Spatial grounding data:
____

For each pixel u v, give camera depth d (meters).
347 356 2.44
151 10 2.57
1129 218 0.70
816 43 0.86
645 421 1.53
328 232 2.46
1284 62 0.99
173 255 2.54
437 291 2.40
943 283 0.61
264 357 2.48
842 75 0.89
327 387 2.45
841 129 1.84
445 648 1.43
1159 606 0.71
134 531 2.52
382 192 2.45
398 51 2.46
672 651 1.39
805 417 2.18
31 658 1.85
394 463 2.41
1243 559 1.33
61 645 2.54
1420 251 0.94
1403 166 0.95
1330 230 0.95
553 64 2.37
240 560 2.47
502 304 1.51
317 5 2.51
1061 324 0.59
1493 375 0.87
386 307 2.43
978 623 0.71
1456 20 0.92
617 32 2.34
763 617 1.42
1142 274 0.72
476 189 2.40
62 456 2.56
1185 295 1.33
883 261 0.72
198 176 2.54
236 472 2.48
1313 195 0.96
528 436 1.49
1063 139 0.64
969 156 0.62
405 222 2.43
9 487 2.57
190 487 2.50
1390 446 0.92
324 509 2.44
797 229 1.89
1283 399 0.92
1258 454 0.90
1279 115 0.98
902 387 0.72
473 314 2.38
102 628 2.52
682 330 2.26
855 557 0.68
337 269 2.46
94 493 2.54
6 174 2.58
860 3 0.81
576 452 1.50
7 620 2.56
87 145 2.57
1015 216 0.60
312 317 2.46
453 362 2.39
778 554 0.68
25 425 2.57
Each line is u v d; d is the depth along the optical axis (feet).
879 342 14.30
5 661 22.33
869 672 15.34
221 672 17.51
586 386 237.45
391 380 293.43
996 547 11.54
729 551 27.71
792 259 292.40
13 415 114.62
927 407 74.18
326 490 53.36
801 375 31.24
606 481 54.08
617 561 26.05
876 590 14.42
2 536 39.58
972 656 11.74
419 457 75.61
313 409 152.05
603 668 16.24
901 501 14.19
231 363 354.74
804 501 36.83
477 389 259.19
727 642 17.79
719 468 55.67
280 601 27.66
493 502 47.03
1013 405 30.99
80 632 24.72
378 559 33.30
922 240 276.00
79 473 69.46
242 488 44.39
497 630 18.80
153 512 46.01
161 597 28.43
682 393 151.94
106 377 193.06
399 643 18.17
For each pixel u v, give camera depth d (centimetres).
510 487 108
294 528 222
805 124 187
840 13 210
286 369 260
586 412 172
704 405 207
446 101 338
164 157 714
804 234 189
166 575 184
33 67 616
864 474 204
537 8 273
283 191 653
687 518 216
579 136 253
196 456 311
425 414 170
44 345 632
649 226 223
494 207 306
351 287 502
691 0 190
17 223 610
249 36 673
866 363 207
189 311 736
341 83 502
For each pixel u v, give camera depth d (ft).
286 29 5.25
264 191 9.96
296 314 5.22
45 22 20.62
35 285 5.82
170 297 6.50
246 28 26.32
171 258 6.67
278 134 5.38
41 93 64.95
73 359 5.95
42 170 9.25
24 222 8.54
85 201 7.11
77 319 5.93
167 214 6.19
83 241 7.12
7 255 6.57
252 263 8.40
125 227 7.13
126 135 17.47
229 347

____

### [EXERCISE]
Filter the data for the string "pixel". Copy each matching line.

### [RESPONSE TO THE EXERCISE]
For each pixel u v, give camera depth d (meters).
For each pixel u v, give camera depth d (centimetres).
For each pixel u v, give camera depth d (ft).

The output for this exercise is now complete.